4 de julio de 2020
30 de enero de 2007

Un sencillo test permite diferenciar la depresión del trastorno bipolar

Un sencillo test permite diferenciar la depresión del trastorno bipolar

MADRID, 30 Ene. (EUROPA PRESS) -

Un sencillo cuestionario de 32 preguntas permitirá al médico diferenciar "con más de un 80% de probabilidades de éxito" la depresión mayor del trastorno bipolar en fase II, dos enfermedades que en muchas ocasiones "se confunden" por presentar síntomas similares y cuyo "tratamiento incorrecto" puede resultar "contraproducente" para el enfermo, según un estudio publicado en su último número la revista 'Journal of Affective Disorders'.

La investigación, realizada por el Institut d'Investigacions Biomèdiques August Pi i Sunyer (IDIBAPS), la empresa de investigación PSYNCRO y otros 10 hospitales con el patrocinio de los laboratorios GSK, demuestra que la prueba 'Hypomania symptom check list', conocida como 'HCL-32', identifica las depresiones bipolares "de manera sencilla y con un éxito superior al 80%", informó GSK en comunicado.

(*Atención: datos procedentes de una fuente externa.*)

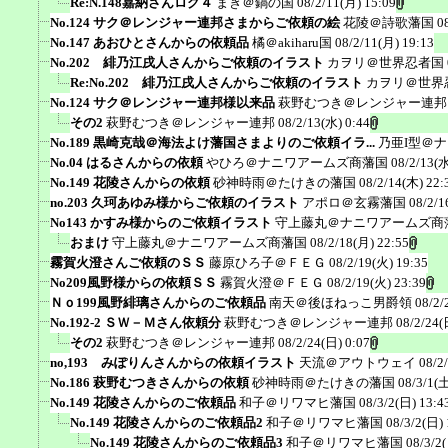
Re:N.148嘉納さんログ４
まき＠鍋の国
08/2/11(月) 15:09
No.124 サク＠レンジャー連邦さまからご依頼の絵
花陵＠詩歌藩国
0
No.147 あおひとさんからの依頼品
橘＠akiharu国
08/2/11(月) 19:13
No.202 緋乃江戌人さんからご依頼のイラスト
カヲリ＠世界忍者国
Re:No.202 緋乃江戌人さんからご依頼のイラスト
カヲリ＠世界
No.124 サク＠レンジャー連邦様以来品
萩野むつき＠レンジャー連邦
その2
萩野むつき＠レンジャー連邦
08/2/13(水) 0:44
No.189 黒崎克哉＠海法よけ藩国さまよりのご依頼イラ...
乃亜I型＠
No.04 はるさんからの依頼
やひろ＠ナニワアームズ商藩国
08/2/13(水
No.149 花陵さんからの依頼
砂神時雨＠たけきの藩国
08/2/14(木) 22:
no.203 久珂あゆみ様からご依頼のイラスト
アポロ＠玄霧藩国
08/2/1
No143 かすみ様からのご依頼イラスト
守上藤丸＠ナニワアームズ商
おまけ
守上藤丸＠ナニワアームズ商藩国
08/2/18(月) 22:55
霧賀火澄さんご依頼のＳＳ
藤原ひろ子＠ＦＥＧ
08/2/19(火) 19:35
No209風野様からの依頼ＳＳ
霧賀火澄＠ＦＥＧ
08/2/19(火) 23:39
Ｎｏ199風野緋璃さんからのご依頼品
南天＠後ほねっこ男爵領
08/2/
No.192-2 ＳＷ－Ｍさん依頼分
萩野むつき＠レンジャー連邦
08/2/24(
その2
萩野むつき＠レンジャー連邦
08/2/24(日) 0:07
no,193 みぽりんさんからの依頼イラスト
天流＠アウトウェイ
08/2
No.186 萩野むつきさんからの依頼
砂神時雨＠たけきの藩国
08/3/1(土
No.149 花陵さんからのご依頼品
和子＠リワマヒ藩国
08/3/2(日) 13:4
No.149 花陵さんからのご依頼品2
和子＠リワマヒ藩国
08/3/2(日) 
No.149 花陵さんからのご依頼品3
和子＠リワマヒ藩国
08/3/2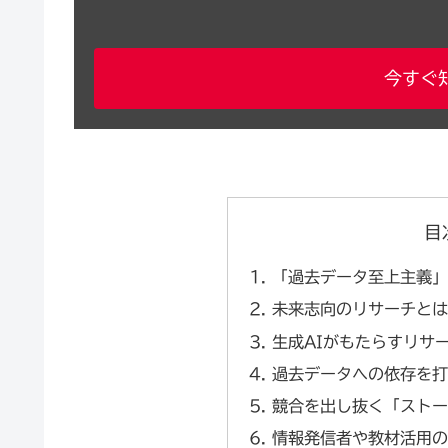
今すぐ
目
「過去データ至上主義
未来志向のリサーチと
生成AIがもたらすリサ
過去データへの依存を
競合を出し抜く「スト
情報発信者や教材活用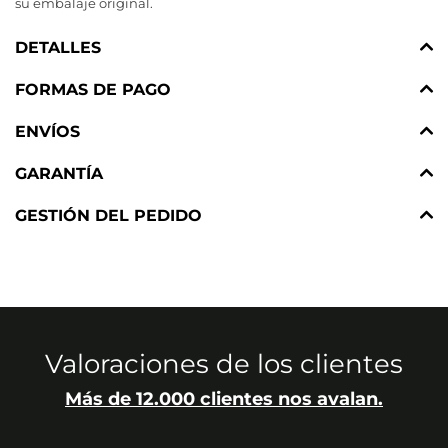
su embalaje original.
DETALLES
FORMAS DE PAGO
ENVÍOS
GARANTÍA
GESTIÓN DEL PEDIDO
Valoraciones de los clientes
Más de 12.000 clientes nos avalan.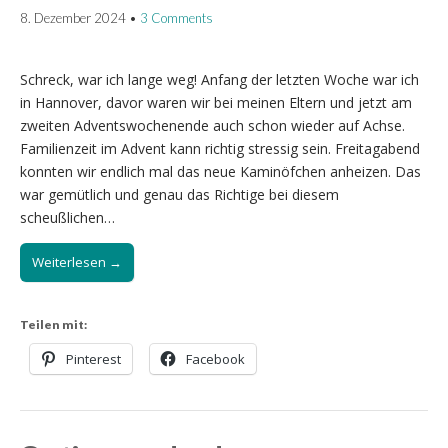
8. Dezember 2024
•
3 Comments
Schreck, war ich lange weg! Anfang der letzten Woche war ich
in Hannover, davor waren wir bei meinen Eltern und jetzt am
zweiten Adventswochenende auch schon wieder auf Achse.
Familienzeit im Advent kann richtig stressig sein. Freitagabend
konnten wir endlich mal das neue Kaminöfchen anheizen. Das
war gemütlich und genau das Richtige bei diesem
scheußlichen…
Weiterlesen →
Teilen mit:
Pinterest
Facebook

En 2005 los investigadores del IDIBAPS colaboraron en el diseño internacional de este test. La principal diferencia entre el HCL-32 y el que se utiliza actualmente, el Mood disorder questionnaire (MDQ), consiste en el carácter abierto de las preguntas, que facilita la sinceridad de los pacientes. Las respuestas proporcionan la información esencial para valorar los niveles de actividad de los pacientes y sus problemas de desinhibición, autocontrol y atención.

El nuevo estudio compara la sensibilidad de los dos cuestionarios, y concluye que el HCL-32 es "más preciso que el MDQ en la identificación de pacientes con un trastorno bipolar de tipo II".

A diferencia de lo que pasa con los afectados por trastorno bipolar de tipo I, en los pacientes con bipolar de tipo II los síntomas depresivos y maníacos que se alternan son "poco evidentes y difíciles de identificar". De hecho, a menudo los pacientes que la sufren van al médico porque están deprimidos sin sospechar que también han pasado por fases maníacas leves con euforia y otras alteraciones cognitivas y tienen que esperar "entre 8 y 10 años" a que los profesionales identifiquen con éxito su patología.